EXCERPT PROVIDED:
Cantuaria gilliesi
- Conservation status: Data Deficient (NZ TCS)

Scientific classification
- Kingdom: Animalia
- Phylum: Arthropoda
- Subphylum: Chelicerata
- Class: Arachnida
- Order: Araneae
- Infraorder: Mygalomorphae
- Family: Idiopidae
- Genus: Cantuaria
- Species: C. gilliesi
- Binomial name: Cantuaria gilliesi (Pickard-Cambridge, 1878)
- Synonyms: Nemesia gilliesii Arbanitis gilliesi

= Cantuaria gilliesi =

- Authority: (Pickard-Cambridge, 1878)
- Conservation status: DD
- Synonyms: Nemesia gilliesii, Arbanitis gilliesi

Species of spider

Cantuaria gilliesi is a species of trapdoor spider endemic to New Zealand.

RECORDS:
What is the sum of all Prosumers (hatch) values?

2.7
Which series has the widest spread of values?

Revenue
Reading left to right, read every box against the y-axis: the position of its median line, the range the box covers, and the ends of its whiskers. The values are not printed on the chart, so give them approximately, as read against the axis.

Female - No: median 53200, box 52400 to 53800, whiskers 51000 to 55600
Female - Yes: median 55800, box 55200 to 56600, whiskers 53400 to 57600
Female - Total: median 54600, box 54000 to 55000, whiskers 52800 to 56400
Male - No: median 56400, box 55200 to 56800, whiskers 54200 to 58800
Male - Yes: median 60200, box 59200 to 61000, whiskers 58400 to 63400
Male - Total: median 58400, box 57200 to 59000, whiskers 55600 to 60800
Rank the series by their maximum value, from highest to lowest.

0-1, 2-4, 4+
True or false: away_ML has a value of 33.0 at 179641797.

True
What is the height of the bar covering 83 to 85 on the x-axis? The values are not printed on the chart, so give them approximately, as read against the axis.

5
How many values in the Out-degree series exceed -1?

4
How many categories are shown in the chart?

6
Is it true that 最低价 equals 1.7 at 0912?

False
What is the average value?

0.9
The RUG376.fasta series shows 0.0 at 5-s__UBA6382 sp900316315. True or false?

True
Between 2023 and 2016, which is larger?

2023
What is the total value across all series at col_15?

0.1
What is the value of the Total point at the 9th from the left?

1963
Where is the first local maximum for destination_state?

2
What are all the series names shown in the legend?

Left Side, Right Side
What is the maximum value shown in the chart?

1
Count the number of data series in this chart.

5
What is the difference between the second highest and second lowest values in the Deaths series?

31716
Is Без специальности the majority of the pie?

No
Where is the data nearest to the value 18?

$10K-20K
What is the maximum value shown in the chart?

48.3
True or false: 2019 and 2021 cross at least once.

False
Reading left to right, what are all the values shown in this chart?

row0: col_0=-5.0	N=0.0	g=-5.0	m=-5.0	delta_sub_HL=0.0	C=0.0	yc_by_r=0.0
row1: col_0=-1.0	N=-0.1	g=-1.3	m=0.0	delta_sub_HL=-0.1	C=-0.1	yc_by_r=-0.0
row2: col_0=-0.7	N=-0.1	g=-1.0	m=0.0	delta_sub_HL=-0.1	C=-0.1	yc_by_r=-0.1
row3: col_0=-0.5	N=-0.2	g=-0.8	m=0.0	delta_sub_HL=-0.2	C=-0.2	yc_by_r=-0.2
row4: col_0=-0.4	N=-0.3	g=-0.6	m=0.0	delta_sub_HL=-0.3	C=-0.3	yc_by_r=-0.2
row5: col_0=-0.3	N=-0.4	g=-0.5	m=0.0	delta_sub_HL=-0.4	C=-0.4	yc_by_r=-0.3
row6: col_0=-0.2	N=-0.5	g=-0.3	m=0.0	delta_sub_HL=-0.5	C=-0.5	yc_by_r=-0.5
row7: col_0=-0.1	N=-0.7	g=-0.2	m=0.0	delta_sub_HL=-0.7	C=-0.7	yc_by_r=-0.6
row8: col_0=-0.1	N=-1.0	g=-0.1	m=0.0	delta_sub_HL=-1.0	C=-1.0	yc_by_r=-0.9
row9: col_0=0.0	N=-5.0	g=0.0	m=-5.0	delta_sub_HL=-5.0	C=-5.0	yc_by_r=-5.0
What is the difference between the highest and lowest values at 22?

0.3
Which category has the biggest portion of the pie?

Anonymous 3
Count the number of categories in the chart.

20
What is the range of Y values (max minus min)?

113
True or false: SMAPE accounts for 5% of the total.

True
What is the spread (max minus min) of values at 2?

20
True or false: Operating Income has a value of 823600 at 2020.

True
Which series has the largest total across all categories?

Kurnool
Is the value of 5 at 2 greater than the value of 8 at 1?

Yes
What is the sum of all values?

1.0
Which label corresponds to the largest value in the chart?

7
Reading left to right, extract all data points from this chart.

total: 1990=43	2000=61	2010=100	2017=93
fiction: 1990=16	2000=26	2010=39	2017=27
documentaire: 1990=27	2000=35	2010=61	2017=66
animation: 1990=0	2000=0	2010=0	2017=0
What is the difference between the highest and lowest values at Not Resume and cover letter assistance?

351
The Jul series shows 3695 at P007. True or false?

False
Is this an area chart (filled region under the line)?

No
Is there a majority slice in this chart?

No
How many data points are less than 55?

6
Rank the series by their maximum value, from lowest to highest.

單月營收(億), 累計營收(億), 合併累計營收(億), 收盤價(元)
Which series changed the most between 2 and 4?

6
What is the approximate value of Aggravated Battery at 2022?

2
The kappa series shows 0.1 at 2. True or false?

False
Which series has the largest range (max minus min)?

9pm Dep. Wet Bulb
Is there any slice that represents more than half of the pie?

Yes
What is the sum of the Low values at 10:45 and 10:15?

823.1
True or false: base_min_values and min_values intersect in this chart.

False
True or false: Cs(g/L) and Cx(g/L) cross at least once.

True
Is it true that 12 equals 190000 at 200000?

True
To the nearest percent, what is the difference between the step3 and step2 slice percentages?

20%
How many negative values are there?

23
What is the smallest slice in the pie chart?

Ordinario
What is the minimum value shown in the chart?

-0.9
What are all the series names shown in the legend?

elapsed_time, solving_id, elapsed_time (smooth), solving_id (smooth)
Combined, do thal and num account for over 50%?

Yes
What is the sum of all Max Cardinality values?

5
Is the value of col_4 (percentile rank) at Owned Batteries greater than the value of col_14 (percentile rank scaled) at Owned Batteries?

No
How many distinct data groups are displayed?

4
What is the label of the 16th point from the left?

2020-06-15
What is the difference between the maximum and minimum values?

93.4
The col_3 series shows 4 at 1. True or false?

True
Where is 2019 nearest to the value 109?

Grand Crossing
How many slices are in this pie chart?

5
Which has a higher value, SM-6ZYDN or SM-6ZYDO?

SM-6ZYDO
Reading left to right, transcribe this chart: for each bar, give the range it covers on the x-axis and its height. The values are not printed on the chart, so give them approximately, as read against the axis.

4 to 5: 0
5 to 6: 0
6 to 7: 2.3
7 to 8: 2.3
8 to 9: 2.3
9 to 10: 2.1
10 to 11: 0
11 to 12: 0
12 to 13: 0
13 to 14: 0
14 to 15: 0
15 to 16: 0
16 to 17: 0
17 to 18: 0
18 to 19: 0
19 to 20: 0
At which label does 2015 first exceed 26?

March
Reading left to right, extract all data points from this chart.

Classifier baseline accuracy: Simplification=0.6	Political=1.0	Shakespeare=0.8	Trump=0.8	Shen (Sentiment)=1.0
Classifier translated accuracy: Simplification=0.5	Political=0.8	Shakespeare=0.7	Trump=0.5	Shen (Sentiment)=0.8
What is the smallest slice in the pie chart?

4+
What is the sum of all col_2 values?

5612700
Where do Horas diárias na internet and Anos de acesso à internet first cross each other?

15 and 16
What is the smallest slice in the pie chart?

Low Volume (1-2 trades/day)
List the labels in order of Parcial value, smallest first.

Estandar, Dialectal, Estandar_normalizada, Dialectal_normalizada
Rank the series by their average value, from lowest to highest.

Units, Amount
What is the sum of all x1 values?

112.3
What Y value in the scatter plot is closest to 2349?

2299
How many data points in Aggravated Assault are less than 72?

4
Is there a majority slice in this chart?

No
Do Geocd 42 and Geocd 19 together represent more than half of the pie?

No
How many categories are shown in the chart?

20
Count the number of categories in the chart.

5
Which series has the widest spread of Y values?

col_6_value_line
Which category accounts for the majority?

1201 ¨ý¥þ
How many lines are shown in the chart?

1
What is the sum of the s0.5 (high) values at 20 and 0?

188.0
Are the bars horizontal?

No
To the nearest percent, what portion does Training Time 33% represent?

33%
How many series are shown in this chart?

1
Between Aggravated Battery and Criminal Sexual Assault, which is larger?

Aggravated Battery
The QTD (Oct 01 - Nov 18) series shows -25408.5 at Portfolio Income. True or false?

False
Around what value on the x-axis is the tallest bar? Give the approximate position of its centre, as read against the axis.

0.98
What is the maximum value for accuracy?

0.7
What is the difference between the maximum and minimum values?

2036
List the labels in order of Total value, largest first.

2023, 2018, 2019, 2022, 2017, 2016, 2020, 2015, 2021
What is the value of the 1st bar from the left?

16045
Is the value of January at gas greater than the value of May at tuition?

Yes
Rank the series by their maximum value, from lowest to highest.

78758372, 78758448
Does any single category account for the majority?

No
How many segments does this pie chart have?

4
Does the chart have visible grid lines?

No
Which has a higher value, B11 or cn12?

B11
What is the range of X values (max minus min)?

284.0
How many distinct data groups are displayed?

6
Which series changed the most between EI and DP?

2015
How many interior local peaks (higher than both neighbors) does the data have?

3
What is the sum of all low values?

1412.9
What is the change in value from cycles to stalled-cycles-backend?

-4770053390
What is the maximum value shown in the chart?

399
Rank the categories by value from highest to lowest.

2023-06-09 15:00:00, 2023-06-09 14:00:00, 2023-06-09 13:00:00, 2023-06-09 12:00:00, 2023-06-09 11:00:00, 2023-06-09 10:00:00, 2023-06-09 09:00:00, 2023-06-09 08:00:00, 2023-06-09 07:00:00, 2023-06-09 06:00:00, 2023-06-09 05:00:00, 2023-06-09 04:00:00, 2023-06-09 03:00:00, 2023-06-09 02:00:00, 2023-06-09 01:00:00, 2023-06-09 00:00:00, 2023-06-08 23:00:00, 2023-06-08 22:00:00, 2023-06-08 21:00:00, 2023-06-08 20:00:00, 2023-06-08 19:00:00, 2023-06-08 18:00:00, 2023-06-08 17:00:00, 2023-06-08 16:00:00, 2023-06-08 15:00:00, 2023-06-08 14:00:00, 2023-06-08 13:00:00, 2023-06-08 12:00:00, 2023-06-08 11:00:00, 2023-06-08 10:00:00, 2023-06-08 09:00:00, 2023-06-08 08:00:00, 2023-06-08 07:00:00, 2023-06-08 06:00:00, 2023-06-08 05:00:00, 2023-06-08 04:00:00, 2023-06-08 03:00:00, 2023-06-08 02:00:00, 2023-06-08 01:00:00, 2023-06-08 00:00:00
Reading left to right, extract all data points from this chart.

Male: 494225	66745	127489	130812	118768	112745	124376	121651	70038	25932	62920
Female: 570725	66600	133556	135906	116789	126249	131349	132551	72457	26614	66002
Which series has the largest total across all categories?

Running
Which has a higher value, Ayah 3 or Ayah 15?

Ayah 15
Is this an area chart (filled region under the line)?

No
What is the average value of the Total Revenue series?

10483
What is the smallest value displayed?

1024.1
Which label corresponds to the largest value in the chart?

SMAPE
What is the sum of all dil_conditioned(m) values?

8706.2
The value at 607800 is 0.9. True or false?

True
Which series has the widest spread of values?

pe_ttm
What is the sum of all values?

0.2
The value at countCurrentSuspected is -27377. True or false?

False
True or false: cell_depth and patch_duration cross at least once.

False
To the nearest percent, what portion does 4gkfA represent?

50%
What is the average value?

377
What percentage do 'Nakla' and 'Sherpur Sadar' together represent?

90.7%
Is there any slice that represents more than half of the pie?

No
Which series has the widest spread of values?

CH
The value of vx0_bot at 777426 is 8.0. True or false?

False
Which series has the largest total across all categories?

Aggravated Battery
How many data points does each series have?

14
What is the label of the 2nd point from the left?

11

TASK PROMPT: In the Cantuaria gilliesi entry, which family is the spider placed in?

TASK RESULT: Idiopidae